It's Friday, I've got to run to the airport in an hour, and the shower beckons (actually, demands). But before all that -- Japan! Also, in response to popular demand, I've grouped the series into a separate "Health of Nations" category. Collect all five!
Da Basics: Japan's health insurance is another one of these employer-based systems, and has been since 1922. Universal insurance was achieved in 1961, through the National Health Insurance Act. Employers with 700+ employees are required to operate insurance plans for workers and their dependents. The plans are called "society-managed insurance". About 1800 of these employer-run plans exist, with 85% of them being single company programs and the balance being jointly administered by two or more companies. The boards of these plans are 50% company reps and 50% worker reps, much like in Germany. Dependents are required to enroll in the plans and the whole thing is funded through payroll taxes. These employer-based, "society-managed insurance" groups cover 26% of Japan's population.
Employees and dependents in companies with fewer than 700 workers are automatically enrolled in the small business national health plan operated by the government. This plan covers about 30% of Japan and is paid for by both payroll taxes and general fund revenue.

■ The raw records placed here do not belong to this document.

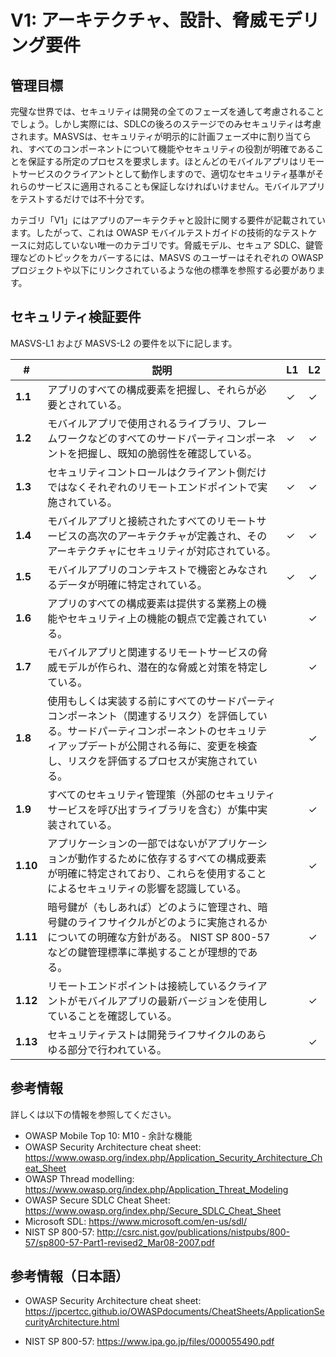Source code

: # V1: アーキテクチャ、設計、脅威モデリング要件

## 管理目標

完璧な世界では、セキュリティは開発の全てのフェーズを通して考慮されることでしょう。しかし実際には、SDLCの後ろのステージでのみセキュリティは考慮されます。MASVSは、セキュリティが明示的に計画フェーズ中に割り当てられ、すべてのコンポーネントについて機能やセキュリティの役割が明確であることを保証する所定のプロセスを要求します。ほとんどのモバイルアプリはリモートサービスのクライアントとして動作しますので、適切なセキュリティ基準がそれらのサービスに適用されることも保証しなければいけません。モバイルアプリをテストするだけでは不十分です。

カテゴリ「V1」にはアプリのアーキテクチャと設計に関する要件が記載されています。したがって、これは OWASP モバイルテストガイドの技術的なテストケースに対応していない唯一のカテゴリです。脅威モデル、セキュア SDLC、鍵管理などのトピックをカバーするには、MASVS のユーザーはそれぞれの OWASP プロジェクトや以下にリンクされているような他の標準を参照する必要があります。

## セキュリティ検証要件

MASVS-L1 および MASVS-L2 の要件を以下に記します。

| # | 説明 | L1 | L2 |
| --- | --- | --- | --- |
| **1.1** | アプリのすべての構成要素を把握し、それらが必要とされている。 | ✓ | ✓ |
| **1.2** | モバイルアプリで使用されるライブラリ、フレームワークなどのすべてのサードパーティコンポーネントを把握し、既知の脆弱性を確認している。 | ✓ | ✓ |
| **1.3** | セキュリティコントロールはクライアント側だけではなくそれぞれのリモートエンドポイントで実施されている。 | ✓ | ✓ |
| **1.4** | モバイルアプリと接続されたすべてのリモートサービスの高次のアーキテクチャが定義され、そのアーキテクチャにセキュリティが対応されている。 | ✓ | ✓ |
| **1.5** | モバイルアプリのコンテキストで機密とみなされるデータが明確に特定されている。 | ✓ | ✓ |
| **1.6** | アプリのすべての構成要素は提供する業務上の機能やセキュリティ上の機能の観点で定義されている。 |   | ✓ |
| **1.7** | モバイルアプリと関連するリモートサービスの脅威モデルが作られ、潜在的な脅威と対策を特定している。 |   | ✓ |
| **1.8** | 使用もしくは実装する前にすべてのサードパーティコンポーネント（関連するリスク）を評価している。サードパーティコンポーネントのセキュリティアップデートが公開される毎に、変更を検査し、リスクを評価するプロセスが実施されている。 |   | ✓ |
| **1.9** | すべてのセキュリティ管理策（外部のセキュリティサービスを呼び出すライブラリを含む）が集中実装されている。 |   | ✓ |
| **1.10** | アプリケーションの一部ではないがアプリケーションが動作するために依存するすべての構成要素が明確に特定されており、これらを使用することによるセキュリティの影響を認識している。 |   | ✓ |
| **1.11** | 暗号鍵が（もしあれば）どのように管理され、暗号鍵のライフサイクルがどのように実施されるかについての明確な方針がある。 NIST SP 800-57 などの鍵管理標準に準拠することが理想的である。 |   | ✓ |
| **1.12** | リモートエンドポイントは接続しているクライアントがモバイルアプリの最新バージョンを使用していることを確認している。 |   | ✓ |
| **1.13** | セキュリティテストは開発ライフサイクルのあらゆる部分で行われている。 |   | ✓ |

## 参考情報

詳しくは以下の情報を参照してください。

- OWASP Mobile Top 10: M10 - 余計な機能
- OWASP Security Architecture cheat sheet: https://www.owasp.org/index.php/Application_Security_Architecture_Cheat_Sheet
- OWASP Thread modelling: https://www.owasp.org/index.php/Application_Threat_Modeling
- OWASP Secure SDLC Cheat Sheet: https://www.owasp.org/index.php/Secure_SDLC_Cheat_Sheet
- Microsoft SDL: https://www.microsoft.com/en-us/sdl/
- NIST SP 800-57: http://csrc.nist.gov/publications/nistpubs/800-57/sp800-57-Part1-revised2_Mar08-2007.pdf

## 参考情報（日本語）

- OWASP Security Architecture cheat sheet: https://jpcertcc.github.io/OWASPdocuments/CheatSheets/ApplicationSecurityArchitecture.html

- NIST SP 800-57: https://www.ipa.go.jp/files/000055490.pdf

The third category of insurance is the "citizens insurance program", which covers the retired and the self-employed. The plan is administered by municipal governments who levy a compulsory premium on the self-employed in their districts. Further, the employer run health care and the government run small business system are both required to contribute to the citizens program in order to cover the retirees. The contributions from the other two programs cover about 40% of the citizens insurance program costs. Any further amount needed comes from general revenue.